I read Kenn’s blog, My Journey With AIDS… and More! pretty religiously, if you don’t you should definitely check it out. This crazy, lovely, important project bears his name as the originator in 2010, and I am pleased to present Kenn’s powerful piece as the last submission of the night.
I find the anticipation, whatever the outcome, of World AIDS Day quietly overwhelming.
“Not much,” I replied to a friend asking what plans I had the night before. I might as well have had dental freezing in my brain, such was the unacknowledged numbness.
When I think of World AIDS Day I think of, as a blur, the forty or, I’m sure, more friends and fellow travelers who died of AIDS long before, and some since, the chance to survive with complex medications existed.
It is such a blur that I do not wish to single any one out.
Nearly six years ago, a blogger friend in California reminded me of something I do not mention much about my family, and then it’s usually mysteriously anonymous, i.e. “someone else in whose footsteps I was following”. I always respected my brother’s own, non-blog, ways of carrying himself in public.
Let’s just say there was this guy I write about more than anyone else (me) with an older brother who, like me, is gay and has been living with HIV/AIDS since the 1980s. Both are openly loved and accepted by family, close and extended, and many friends.
When I “came out” to my parents in 1981 it was not a complete surprise when they revealed that my older brother had also come out to them a few years earlier. One of the reasons I had not been in on that, however, was the fact that I – at that time – was test-driving ways of suppressing my homosexuality, to the point where I joined a right-of-Baptist, left-of-Pentecostal church for awhile. The test-drive, as evidenced in my subsequent writings, ended in a high-speed crash into a spiritual wall. My internal emotional injuries were very serious.
After I came out to our parents my brother wrote me a letter (in those days before email and long before Facebook), another letter I wish I had kept.
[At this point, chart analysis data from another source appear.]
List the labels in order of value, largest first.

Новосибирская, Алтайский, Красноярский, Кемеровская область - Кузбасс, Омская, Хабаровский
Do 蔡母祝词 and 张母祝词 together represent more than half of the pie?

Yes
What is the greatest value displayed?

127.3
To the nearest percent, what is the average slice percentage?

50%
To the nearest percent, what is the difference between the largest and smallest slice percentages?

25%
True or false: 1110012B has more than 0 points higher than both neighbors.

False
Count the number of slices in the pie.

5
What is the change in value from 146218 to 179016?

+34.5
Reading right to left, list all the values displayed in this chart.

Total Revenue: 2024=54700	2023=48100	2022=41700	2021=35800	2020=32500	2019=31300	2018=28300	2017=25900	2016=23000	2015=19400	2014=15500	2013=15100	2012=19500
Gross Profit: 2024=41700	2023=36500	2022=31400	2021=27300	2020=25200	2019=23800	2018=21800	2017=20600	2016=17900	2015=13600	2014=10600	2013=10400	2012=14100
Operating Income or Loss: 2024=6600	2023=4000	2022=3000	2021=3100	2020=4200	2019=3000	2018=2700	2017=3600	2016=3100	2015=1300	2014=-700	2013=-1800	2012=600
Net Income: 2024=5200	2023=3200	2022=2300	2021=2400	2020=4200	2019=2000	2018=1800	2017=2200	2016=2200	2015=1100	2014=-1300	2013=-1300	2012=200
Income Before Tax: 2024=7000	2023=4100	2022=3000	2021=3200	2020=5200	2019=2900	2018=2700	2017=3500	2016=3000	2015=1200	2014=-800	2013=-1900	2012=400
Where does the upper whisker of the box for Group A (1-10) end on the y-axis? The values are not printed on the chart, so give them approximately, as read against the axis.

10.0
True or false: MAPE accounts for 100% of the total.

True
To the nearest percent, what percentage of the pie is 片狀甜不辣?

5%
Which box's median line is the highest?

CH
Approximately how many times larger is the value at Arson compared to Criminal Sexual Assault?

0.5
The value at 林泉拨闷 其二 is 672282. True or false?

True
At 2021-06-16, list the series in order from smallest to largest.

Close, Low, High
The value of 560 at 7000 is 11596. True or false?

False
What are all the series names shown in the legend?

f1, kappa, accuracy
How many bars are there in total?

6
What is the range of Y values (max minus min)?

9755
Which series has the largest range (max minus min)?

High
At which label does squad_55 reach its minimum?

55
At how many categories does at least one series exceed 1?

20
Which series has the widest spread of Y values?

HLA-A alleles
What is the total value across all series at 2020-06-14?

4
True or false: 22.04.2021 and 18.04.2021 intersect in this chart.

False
In addition to lending support and understanding, I recall the note offering some wise advice about the difficulties inherent in living out one’s sexual orientation in a gay ‘community’ which, at times, can seem like a very cruel world. (Rufus Wainwright, a favourite contemporary musician, profoundly captures this in his song “Poses”.)
To say that Craig and I became closer, after I had withdrawn from my ‘doth-protest-too-much’ stance against homosexuality, would be an understatement. However, to this day, I regret any actions that separated us during those times. The relationship thankfully evolved to being much more comfortable over the years.
I learned in confidence, in the mid 1980s, that Craig had been infected with HIV – news which Craig later shared with other family members.
With all of that background, I vividly recall having a picnic lunch, a few years later, with my Mom and Dad during a brief vacation I had taken deliberately to disclose my HIV-positive status to them.
This being 1990, my medicine bag only had AZT in it and yet it seemed like the heaviest thing in my back-pack that day. Knowing that I would need to take that capsule before the picnic party had returned to Mom and Dad’s home I now only recall these key moments of the conversation.
Kenn: “When Craig told you he was HIV-positive the best information he had, at that time, was that I was negative.”
Mom (sighing deeply): “Oh, don’t tell me…”
That was in the summer of 1990, a little more than a year after routine blood-work had first shown tell-all “counts” in reverse, certainly abnormal, proportions. (Those blood samples, from the spring of 1989, were later tested specifically for HIV and were found to be positive.)
That picnic seems like a lifetime ago. My parents and siblings gradually integrated this overwhelming information and were very accepting as I shared my story publicly, even via television and newspaper media. (One magazine article, originally meant as a simple tribute to my parents’ longstanding involvement in their community, included the traumatic events when my mother barely survived an attack of necrotising fasciitis – ‘flesh-eating disease’ – and how my father suffered a major heart attack as Mom was in the midst of her recuperation at home following more than two months of critical care hospitalization.)
In layer-upon-layer of irony Craig fell in April of 2007 and, tragically, hit his head, suffering irreversible brain damage. He died a few weeks later just days before what would have been his fifty-second birthday. Mourners shook our heads as we thought about Craig having survived twenty or more years of HIV/AIDS, quintuple bypass surgery just a year before, only to have a freak fall end his life so horribly.
I still carry Craig with me and, while we shared an AIDS diagnosis as well as our sexual orientation, he was his own man and I miss him as much today as any other.